[MacPorts] #71237: sed: RE error: illegal byte sequence
MacPorts
noreply at macports.org
Mon Nov 4 20:43:11 UTC 2024
#71237: sed: RE error: illegal byte sequence
---------------------------+--------------------
Reporter: ballapete | Owner: (none)
Type: defect | Status: new
Priority: Normal | Milestone:
Component: ports | Version: 2.10.2
Resolution: | Keywords:
Port: Perl modules |
---------------------------+--------------------
Old description:
> While trying to proof that Perl 5.38 is ready for production use I tried
> in a final step to patch all the test files that start with
> `#!/usr/bin/perl` (or similarly) to start with `#!/usr/bin/env perl` or
> `${perl5.bin}` and ran into that `sed` problem. On the command line it
> gives:
>
> {{{
> pete 313 /\ head -20
> /opt/local/var/macports/build/_opt_local_var_macports_sources_rsync.macports.org_macports_release_tarballs_ports_perl_p5
> -dbd-csv/p5.38-dbd-csv/work/DBD-CSV-0.60/t/80_rt.t | tail -3 | sed -e
> 's:/usr/bin/perl:/usr/bin/env perl:'
> while (<DATA>) {
> sed: RE error: illegal byte sequence
> Exit 1
> pete 314 /\ which sed
> }}}
>
> and also:
>
> {{{
> pete 312 /\ head -20
> /opt/local/var/macports/build/_opt_local_var_macports_sources_rsync.macports.org_macports_release_tarballs_ports_perl_p5
> -dbd-csv/p5.38-dbd-csv/work/DBD-CSV-0.60/t/80_rt.t | tail -3 | gsed -e
> 's:/usr/bin/perl:/usr/bin/env perl:'
> while (<DATA>) {
> if (s/^\253(\d+)\273\s*-?\s*//) {
> chomp;
> }}}
>
> So it's likely that using `gsed` instead of the `system's sed` will solve
> the problem.
>
> How can I make `port` use `gsed` instead of the `system's sed`?

• Listing:
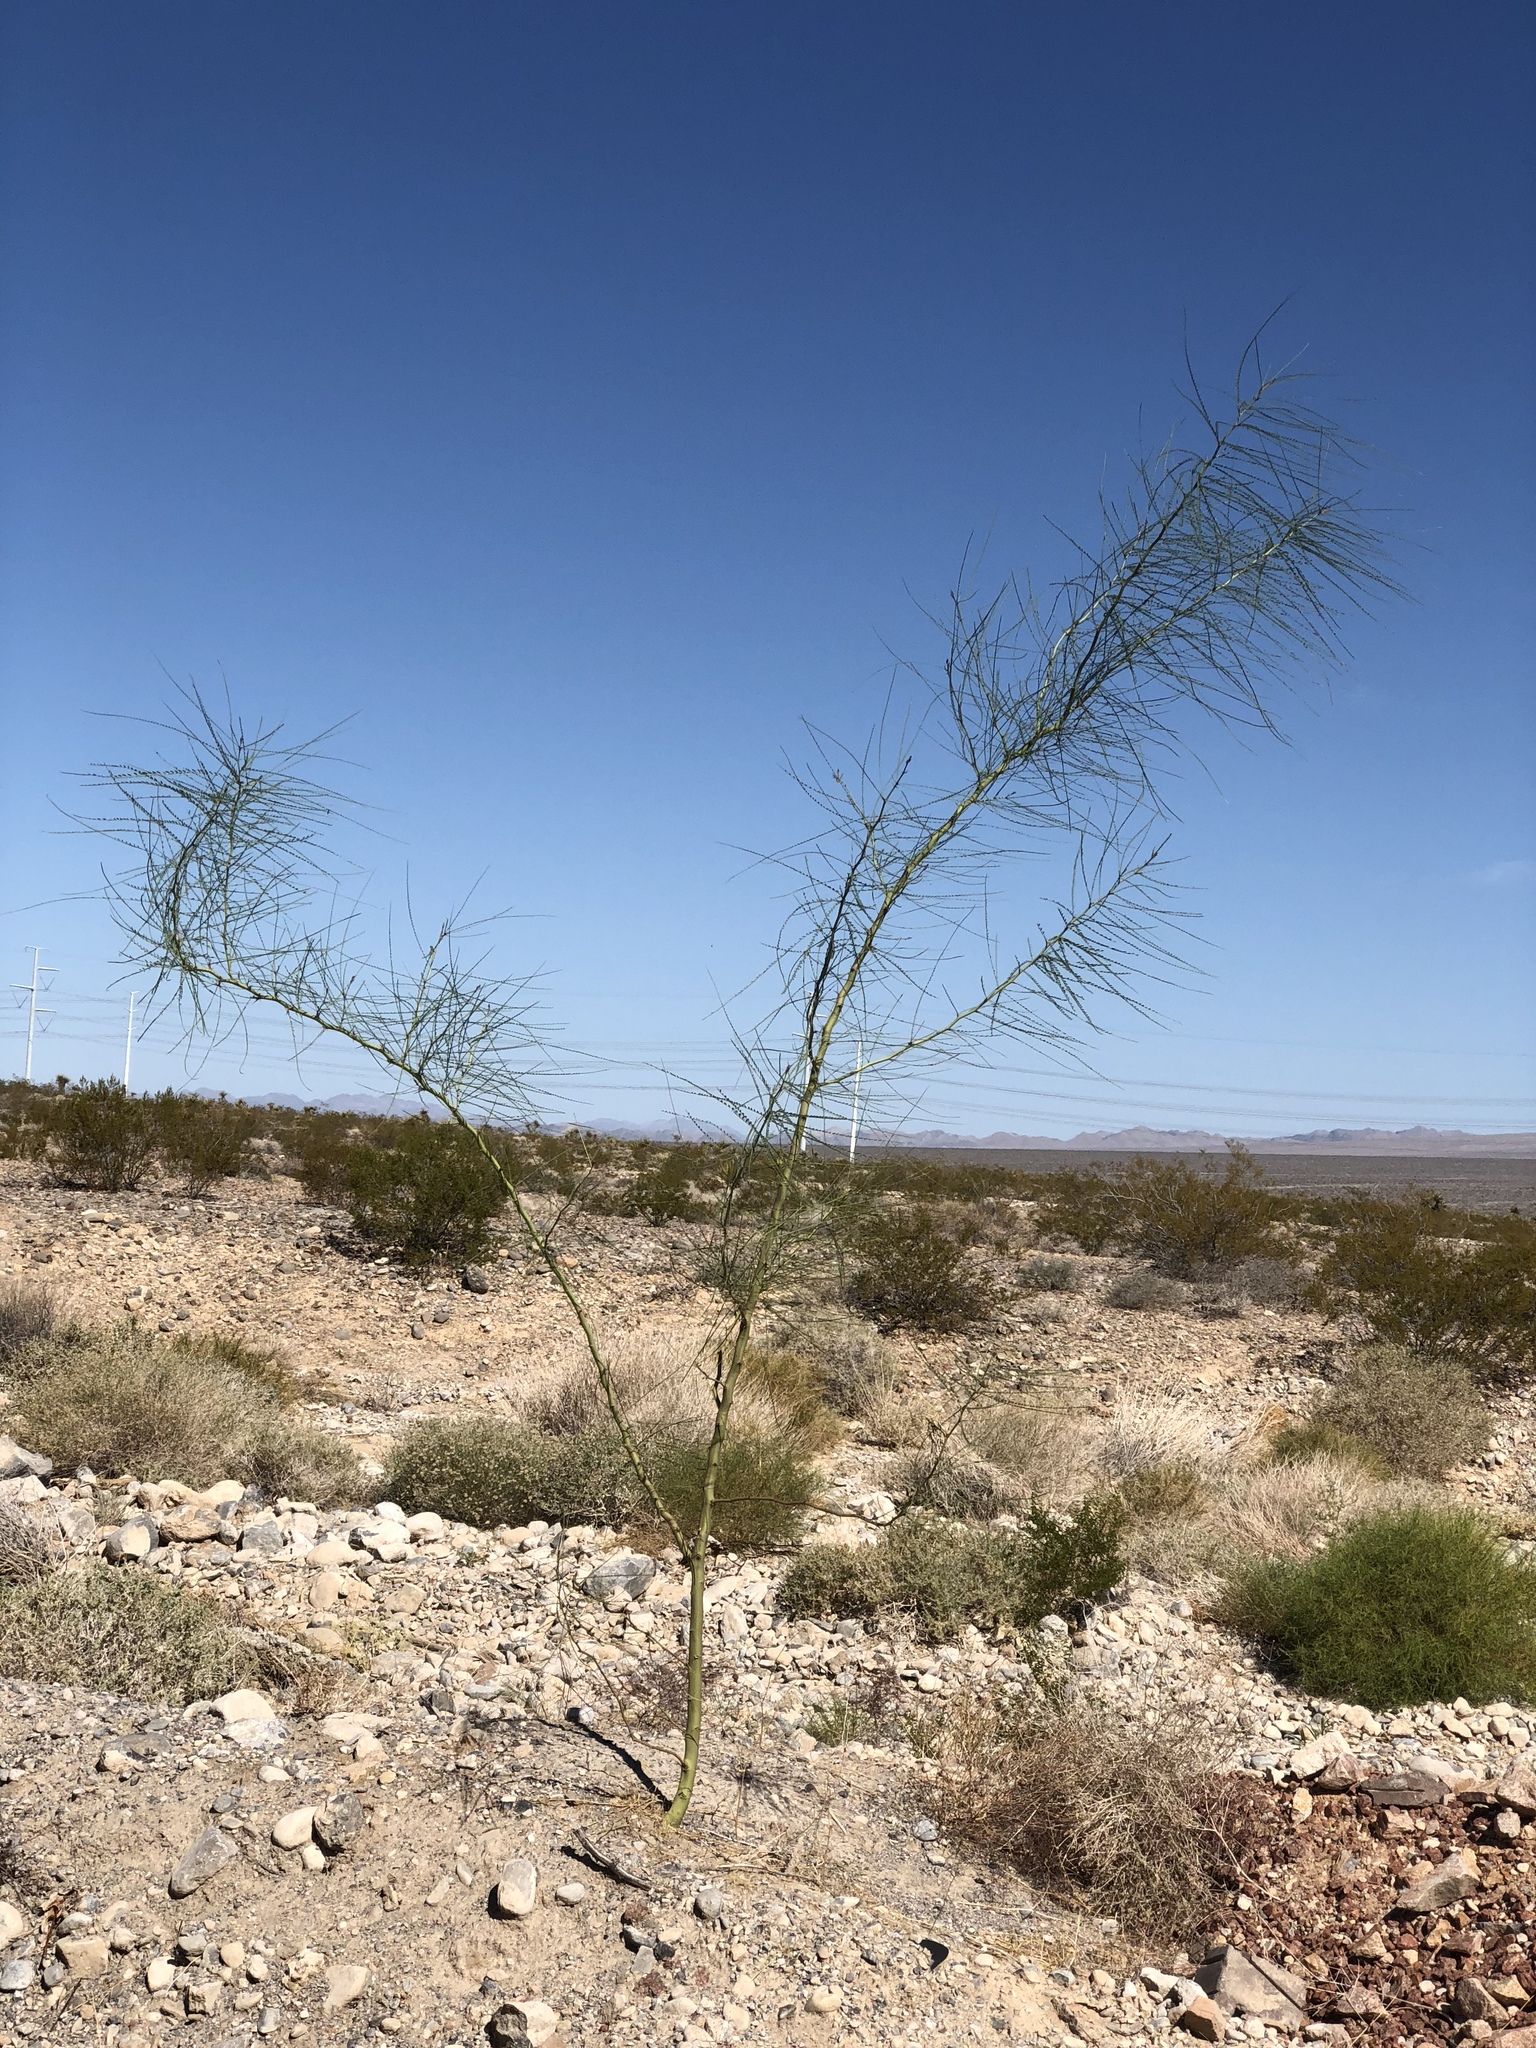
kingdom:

==

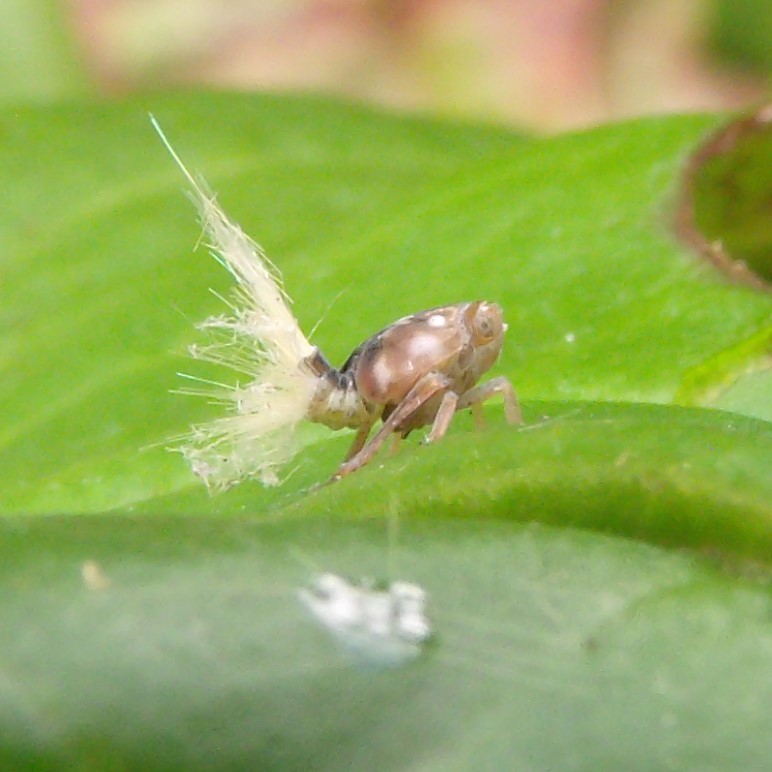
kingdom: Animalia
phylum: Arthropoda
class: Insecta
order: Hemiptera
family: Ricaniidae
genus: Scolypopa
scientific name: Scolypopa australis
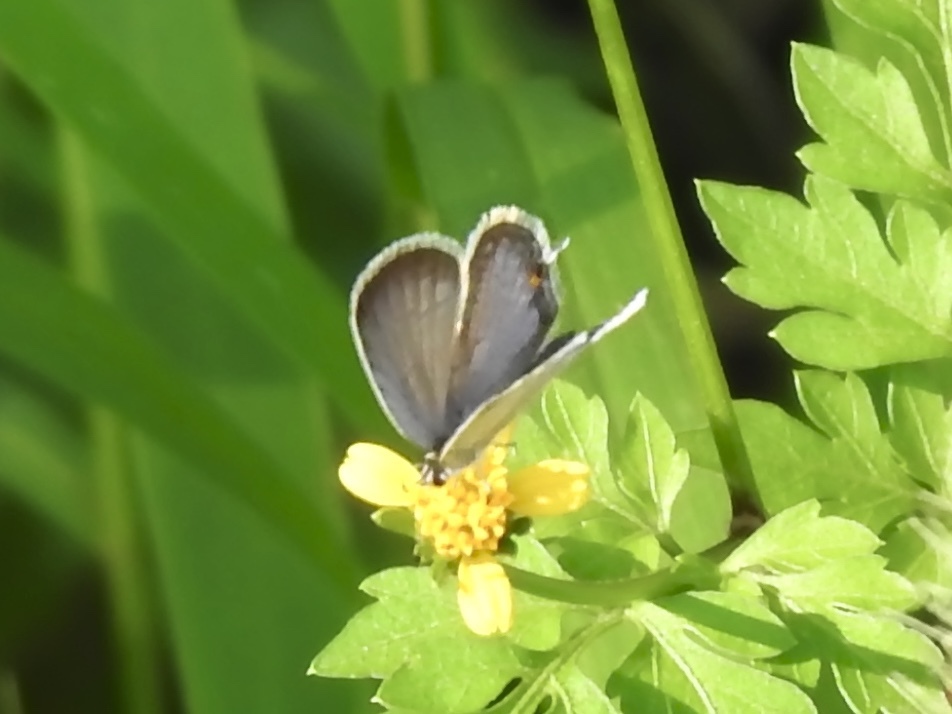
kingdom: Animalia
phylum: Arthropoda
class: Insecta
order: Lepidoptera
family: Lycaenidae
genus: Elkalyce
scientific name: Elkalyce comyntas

• Problem to solve:
Answer these questions from the MacPorts ticket, each on its own line:
(a) What version is listed for the ticket?
(b) Which Perl version was the reporter trying to show is ready for production use?
(c) What does the reporter want `port` to use instead of the system's sed?

• Written solution:
(a) 2.10.2
(b) Perl 5.38
(c) `gsed`